# No going back!



## PatandDave (Jul 15, 2012)

I'm sat here thinking that this time tomorrow I will be in Cyprus, starting the new life that I've dreamed of for years. I wonder how many of you, at this stage wanted to halt the ship carrying all your worldly goods and cancel your flight? Saying our final goodbyes today was heart breaking, but the thought of our new life is so exciting! 
We look forward to meeting you all at the next meet up
Pat and Dave


----------



## wracgirl (Feb 6, 2009)

happy landings hope all goes well for you,maybe soon we'll be on our way house not up for sale till next week and already we've got a viewer on Thurs so pleased with that,I told my next door neighbours today house was going up for sale very upsetting to see their faces,(both 84) been next door to them for 37 years.Time moves on though<<<<<<


----------



## decorator (Oct 6, 2012)

too late now never look back it will be great for you.we come over again on sunday for two weeks sorting a few things out before we move for good.we have a place in tala just got to sell house next then we will be there for good.


----------



## Rema (Aug 12, 2012)

wracgirl said:


> happy landings hope all goes well for you,maybe soon we'll be on our way house not up for sale till next week and already we've got a viewer on Thurs so pleased with that,I told my next door neighbours today house was going up for sale very upsetting to see their faces,(both 84) been next door to them for 37 years.Time moves on though<<<<<<


We too have had a full week of goodbye's, fair well dinners, congratulations and good wishes. Very sad saying bye but so nice to have so many friends who want to keep in touch.
Plenty of new ones to make too!


----------



## Kalimera (Oct 19, 2011)

Good luck PatandDave


----------



## buster12 (Oct 9, 2012)

PatandDave said:


> I'm sat here thinking that this time tomorrow I will be in Cyprus, starting the new life that I've dreamed of for years. I wonder how many of you, at this stage wanted to halt the ship carrying all your worldly goods and cancel your flight? Saying our final goodbyes today was heart breaking, but the thought of our new life is so exciting!
> We look forward to meeting you all at the next meet up
> Pat and Dave


Yes we had some last minute nerves but it is all worth it -we are loving it!

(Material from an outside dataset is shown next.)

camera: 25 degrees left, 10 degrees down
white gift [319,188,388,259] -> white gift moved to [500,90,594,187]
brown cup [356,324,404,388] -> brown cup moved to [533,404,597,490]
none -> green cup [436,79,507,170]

Good luck with it all and look forward to meeting you.
David & Christine. :welcome:


----------



## Guest (May 26, 2013)

PatandDave said:


> I'm sat here thinking that this time tomorrow I will be in Cyprus, starting the new life that I've dreamed of for years. I wonder how many of you, at this stage wanted to halt the ship carrying all your worldly goods and cancel your flight? Saying our final goodbyes today was heart breaking, but the thought of our new life is so exciting!
> We look forward to meeting you all at the next meet up
> Pat and Dave


We had nervs for 2 years before we finally made it. Don't worry it will be great. 

Anders & Yuliya


----------



## PeteandSylv (Sep 24, 2008)

No nerves from me at all. I was raring to go on our new adventure just over 4 years ago.

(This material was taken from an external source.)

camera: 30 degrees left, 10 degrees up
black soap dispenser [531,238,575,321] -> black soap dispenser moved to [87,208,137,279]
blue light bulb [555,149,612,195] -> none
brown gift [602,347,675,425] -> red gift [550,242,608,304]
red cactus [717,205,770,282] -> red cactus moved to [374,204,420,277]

Good luck and best wishes for your adventure.

Pete


----------



## Kalimera (Oct 19, 2011)

Vegaanders said:


> We had nervs for 2 years before we finally made it. Don't worry it will be great.
> 
> Anders & Yuliya


Hi Anders, where about's in Pissouri are you? We have an apartment at Aphrodite Gardens - on sunrise.


----------



## Guest (May 26, 2013)

SWJ said:


> Hi Anders, where about's in Pissouri are you? We have an apartment at Aphrodite Gardens - on sunrise.

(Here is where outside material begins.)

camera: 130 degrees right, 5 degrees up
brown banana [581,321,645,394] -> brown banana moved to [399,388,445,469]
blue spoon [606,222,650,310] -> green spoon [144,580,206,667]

We are outside. On the small road to the ancient water dang if you know were it is? 

Hope to meet you some time


Anders


----------



## mike5111 (Oct 13, 2012)

good luck xx


----------



## mike5111 (Oct 13, 2012)

Our furniture is on its way and we leave sunday 16th June ....hope too see u soon and I hear u gave Helen an e mail shes lovely and found our dream house xx


----------



## Kalimera (Oct 19, 2011)

Vegaanders said:


> We are outside. On the small road to the ancient water dang if you know were it is?
> 
> Hope to meet you some time
> 
> Anders


Where about's is that in the village or down in the Bay?


----------



## Guest (May 26, 2013)

SWJ said:


> Where about's is that in the village or down in the Bay?


Its almost all the way down to Pissouri Bay. On the road to Pissouri Jetty

Put this is Google maps and look at satellite pic and you find it

34.669235,32.728697


Anders


----------



## Kalimera (Oct 19, 2011)

Vegaanders said:


> Its almost all the way down to Pissouri Bay. On the road to Pissouri Jetty
> 
> Put this is Google maps and look at satellite pic and you find it
> 
> ...


I know where this is, it's a nice area


----------



## Habibi2007 (Apr 21, 2012)

Hope everything works out for you both, we fly out for 3 weeks on 19th June to do some house searching and a holiday as well, hopefully we will get some idea of where we want to live. House due to go on market hoping for a quick sale but never can tell. if everything works out will be there before we know it. If there is a meet up before we return to the UK we will try to make it we will be watching the Mouflon just in case.
Cheers


----------